The little towns and villages along the highway, most often parallel to which, but sometimes along which, the partisans made this withdrawal, varied between White and Red, depending on changing military fortunes. It was rarely possible to determine by their outward appearance who was in power in them.

In moments when the peasant militia passed through these small towns and villages, the main thing in them became precisely this army filing through them. The houses on both sides of the road seemed to be absorbed and drawn down into the ground, and the horsemen, horses, guns sloshing through the mud, and the tall, jostling riflemen with rolled-up greatcoats seemed to grow higher on the road than the houses.

Once, in one of these small towns, the doctor took over a supply of British medications abandoned during the retreat by officers of Kappel’s formation1 and seized as war booty.

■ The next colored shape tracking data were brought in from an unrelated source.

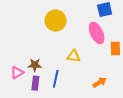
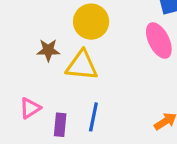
yellow triangle: (74, 56) -> (82, 65), moved, size x1.5
brown star: (35, 65) -> (48, 50), moved

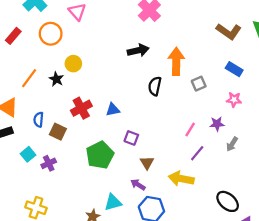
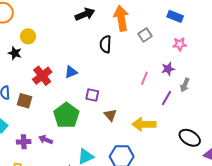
purple line: (197, 153) -> (167, 98), moved
purple cross: (49, 163) -> (24, 142), moved, turned 32
purple arrow: (138, 185) -> (46, 140), moved

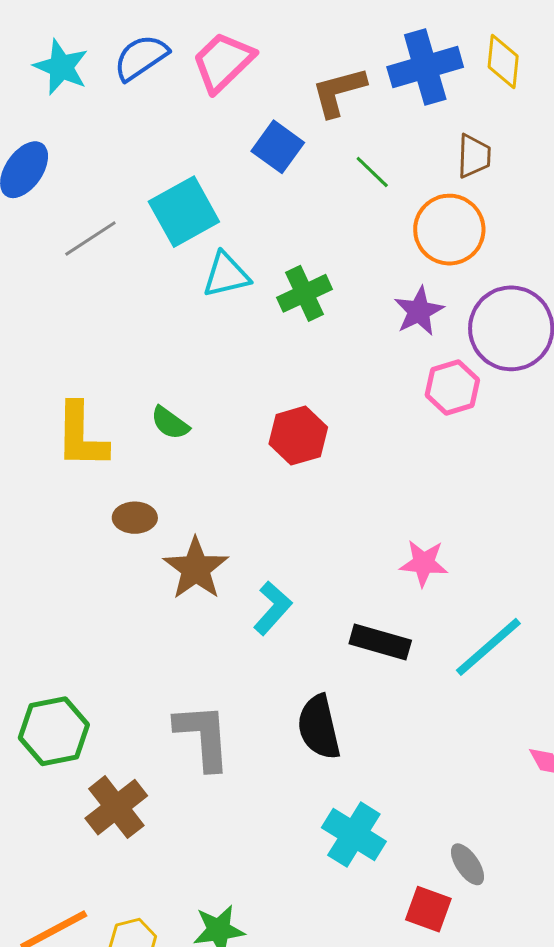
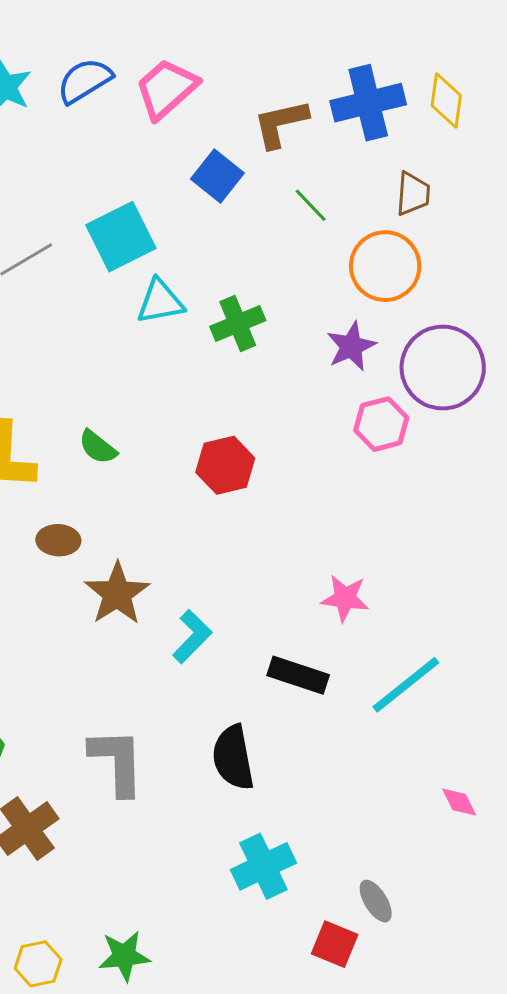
cyan cross: (354, 835) -> (263, 866), turned 30

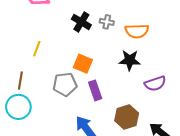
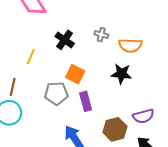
black cross: (81, 22) -> (65, 40), moved
purple semicircle: (155, 83) -> (143, 116), moved

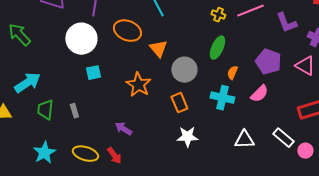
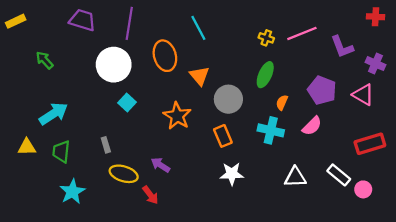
orange ellipse: (127, 31) -> (165, 56), turned 52
green arrow: (19, 35) -> (45, 60), size x0.7
cyan square: (93, 73) -> (127, 103), turned -35
green trapezoid: (45, 110) -> (61, 152), moved
yellow ellipse: (85, 154) -> (124, 174), moved

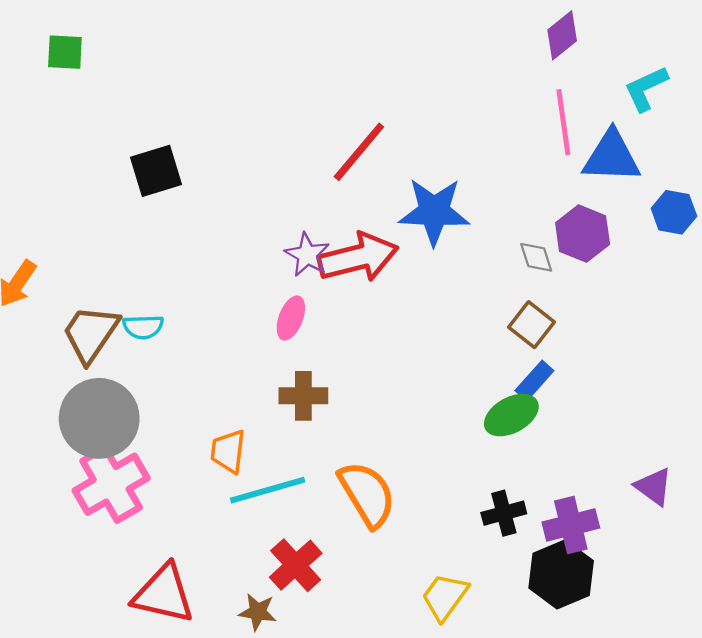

It was a dark, rainy, two-colored day. All that was lit up seemed white, all that was not lit up—black. And in his soul there was the same gloom of simplification, without the softening of transitions and halftones.

The road, utterly destroyed by frequent troop movements, was a stream of black muck that could not be crossed everywhere on foot. The street could be crossed in a few places, very far from each other, to reach which one had to make big detours on both sides. It was in such conditions that the doctor met, in Pazhinsk, his onetime fellow traveler on the train, Pelageya Tyagunova.

She recognized him first. He could not at once determine who this woman with the familiar face was, who was casting ambiguous glances at him from across the road, as from one bank of a canal to the other, now fully resolved to greet him, if he recognized her, now showing a readiness to retreat.